3. Priorities, Priorities, Priorities
Priorities in life are everything. In short, they’re direct examples of how we manage our time and our resources. If you can’t prioritize well, you’re destined to waste crucial time and resources on superficial things that often don’t matter as much as the more difficult core issues. Here’s an example: You’ve got three homework assignments for class due tomorrow. The first assignment is quick and relatively fun. It’s a short essay response on a movie you’ve already seen and enjoyed. It’s due at midnight. The second assignment is a lengthier chapter review of about 25 questions. It’s due at 5pm. It’s not painfully difficult, but it’ll take some time. The third assignment is a lengthy 10-page research paper due at 11:59pm the following day. Which do you do first? Although we all might be saying to ourselves “the research paper,” in practice this is often what gets accomplished last. We know we need to do it but the process of getting those heavy gears turning is an exercise of mental exhaustion and self-defeat. We do the easy stuff first because it takes less effort. When it comes to saving, the best practice is to follow the top priorities of your budget: rent, utilities, food, car, etc. Keep those intact and cut the very bottom of the list out if it’s depleting the rest of your budget.
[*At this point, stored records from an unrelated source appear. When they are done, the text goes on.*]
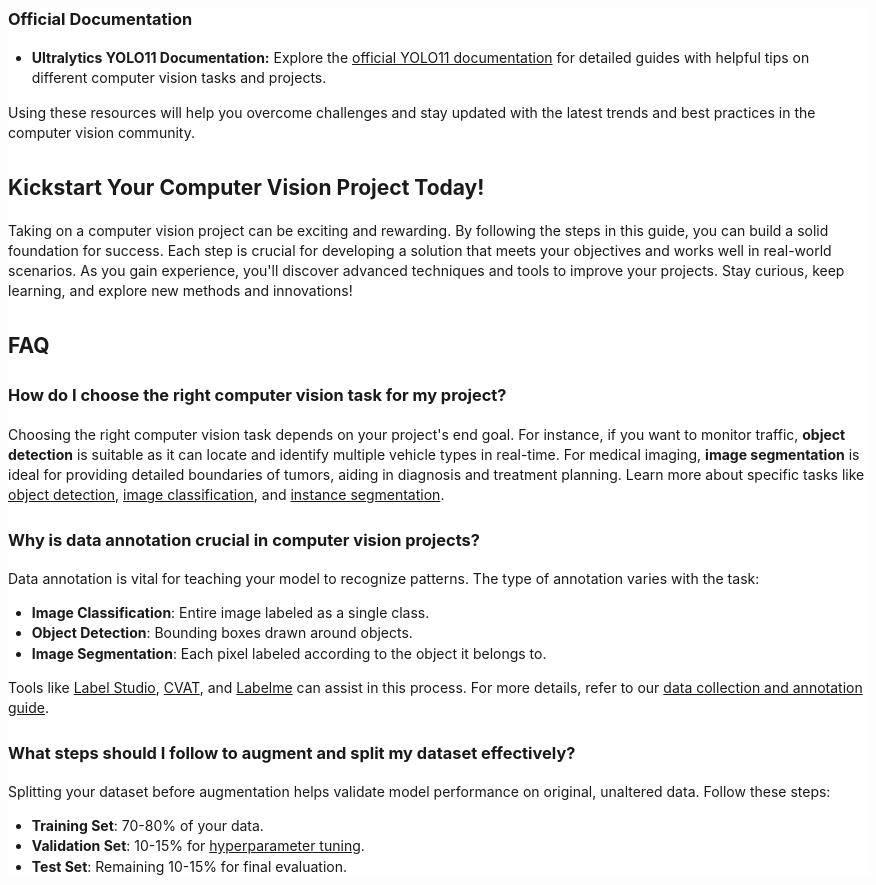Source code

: ### Official Documentation

- **Ultralytics YOLO11 Documentation:** Explore the [official YOLO11 documentation](./index.md) for detailed guides with helpful tips on different computer vision tasks and projects.

Using these resources will help you overcome challenges and stay updated with the latest trends and best practices in the computer vision community.

## Kickstart Your Computer Vision Project Today!

Taking on a computer vision project can be exciting and rewarding. By following the steps in this guide, you can build a solid foundation for success. Each step is crucial for developing a solution that meets your objectives and works well in real-world scenarios. As you gain experience, you'll discover advanced techniques and tools to improve your projects. Stay curious, keep learning, and explore new methods and innovations!

## FAQ

### How do I choose the right computer vision task for my project?

Choosing the right computer vision task depends on your project's end goal. For instance, if you want to monitor traffic, **object detection** is suitable as it can locate and identify multiple vehicle types in real-time. For medical imaging, **image segmentation** is ideal for providing detailed boundaries of tumors, aiding in diagnosis and treatment planning. Learn more about specific tasks like [object detection](../tasks/detect.md), [image classification](../tasks/classify.md), and [instance segmentation](../tasks/segment.md).

### Why is data annotation crucial in computer vision projects?

Data annotation is vital for teaching your model to recognize patterns. The type of annotation varies with the task:

- **Image Classification**: Entire image labeled as a single class.
- **Object Detection**: Bounding boxes drawn around objects.
- **Image Segmentation**: Each pixel labeled according to the object it belongs to.

Tools like [Label Studio](https://github.com/HumanSignal/label-studio), [CVAT](https://github.com/cvat-ai/cvat), and [Labelme](https://github.com/wkentaro/labelme) can assist in this process. For more details, refer to our [data collection and annotation guide](./data-collection-and-annotation.md).

### What steps should I follow to augment and split my dataset effectively?

Splitting your dataset before augmentation helps validate model performance on original, unaltered data. Follow these steps:

- **Training Set**: 70-80% of your data.
- **Validation Set**: 10-15% for [hyperparameter tuning](https://www.ultralytics_1.com/glossary/hyperparameter-tuning).
- **Test Set**: Remaining 10-15% for final evaluation.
2. Set it up in a Savings Account (Interest Return Is Key)
In life it’s best to make your money work for you. How do you do this? Use it to create more money. Although that might sound easy (it is if you’re good at it), it’s obviously a bit more involved. For instance, if you have $1,000, what do you do with it? Do you chuck it in a savings account and refuse to touch it? Sure, you can, but if it’s with a big bank, you probably won’t make more than .01% interest—a whopping $1 after a year. You could invest it in the stock market which could give you a nice return, but it could also take that $1000 and turn it into $600 if the market turns. The safest route in managing money and letting it make money for you would be putting it in a mutual fund like Vanguard, which can generally give you a 1-2% return. That means $10 to $20 more after a year. Not a bad bet for free money. As Ron Popeil says, “Just set it and forget it.”
1. Look Ma No Hands! (Set Your Savings Up to Happen Automatically)
If you’ve read our previous blog articles on budgeting, you’d know that we’re pretty big fans of the savings app “Digit.” There are few better ways to save money than to for it be done automatically. As we mentioned earlier, the app works to gradually siphon money from your checkings account (the money you might normally blow) and deposit it bit by bit into a virtual savings account. If you were to let the app run its course over a full year, even if you’re living on a teacher’s salary, there’s a good chance you’ll at least save 1-2 thousand by December 31st. This can mean the difference between taking a bus to work when your car breaks down or a vacation to Europe to celebrate a new promotion. It’s always good to have a little extra tucked away somewhere.